Indonesian businesswoman

Nicke Widyawati (born December 25, 1967) is an Indonesian businesswoman who has been the President Director of Pertamina since August 30, 2018, after previously being the acting President Director replacing Elia Massa Manik. She received the Women's Work of Female Grace award from the Indonesia Asia Institute in 2013. She has been named by Fortune magazine as one of the most powerful women outside the US in 2020. She ranks 16th on the annual list. "An engineer by training, Widyawati was made Pertamina's chief in 2018 after her predecessor, Elia Massa, was dismissed amid restructuring efforts", Fortune stated on October 22, 2020. In 2023, Nicke ranked 51st in Forbes list of "World's 100 most powerful women" and 67th on Fortune's list of Most Powerful Women

== Education ==
Widyawati is an alumnus of SMA Negeri 1 Tasikmalaya.
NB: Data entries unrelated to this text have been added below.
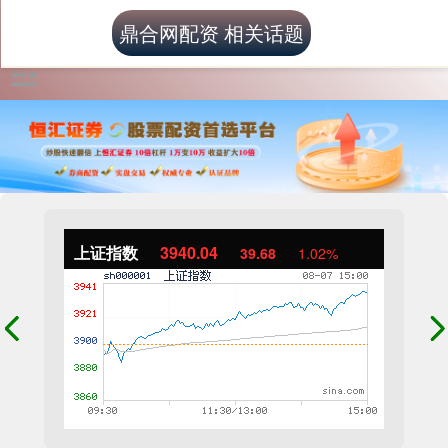
鼎合网配资 相关话题
上证指数
3940.04
39.68
1.02%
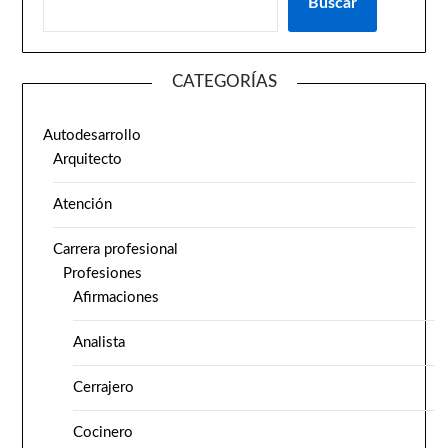
Buscar
CATEGORÍAS
Autodesarrollo
Arquitecto
Atención
Carrera profesional
Profesiones
Afirmaciones
Analista
Cerrajero
Cocinero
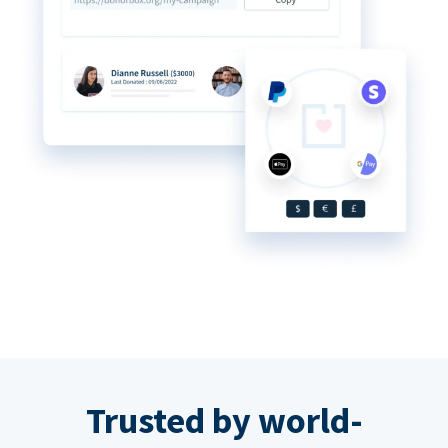
Trusted by world-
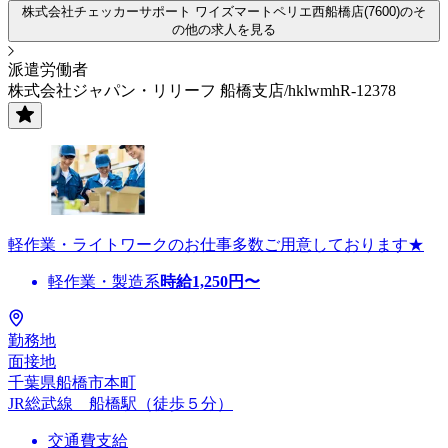
株式会社チェッカーサポート ワイズマートペリエ西船橋店(7600)のそ
の他の求人を見る
派遣労働者
株式会社ジャパン・リリーフ 船橋支店/hklwmhR-12378
軽作業・ライトワークのお仕事多数ご用意しております★
軽作業・製造系
時給
1,250
円〜
勤務地
面接地
千葉県船橋市本町
JR総武線 船橋駅（徒歩５分）
交通費支給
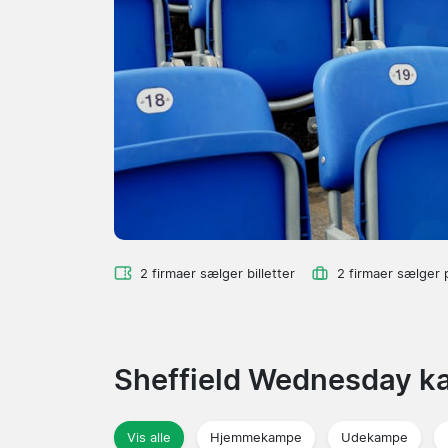
2 firmaer sælger billetter
2 firmaer sælger 
Sheffield Wednesday 
Vis alle
Hjemmekampe
Udekampe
After that she studied at the Bandung Institute of Technology majoring in industrial engineering and graduated in 1991. She also continued her postgraduate education at Padjajaran University majoring in business law and graduated in 2009.

== Career ==
Widyawati started working at the age of 21, while still undergoing undergraduate education at the Bandung branch of Bank Duta. After that she had worked at PT. Industrial Engineering. She is involved in several projects in collaboration with Pupuk Sriwijaya in Palembang, Lhokseumawe, Cilegon and Malaysia. Then, she joined Mega Eltra, a state-owned enterprise engaged in electricity and became the company's chief director. After joining Mega Eltra, she was drawn to PLN as Director of Strategic Procurement I in 2014. In 2017, she began her career at Pertamina as Director of Human Resources and acting as Director of Logistics, Supply Chain and Infrastructure. After only a few months in office, she was made the acting President Director and concurrently Human Resources Director following the removal of 5 Pertamina directors led by president director Elia Massa Manik regarding policies that are considered detrimental to the domestic oil and gas sector.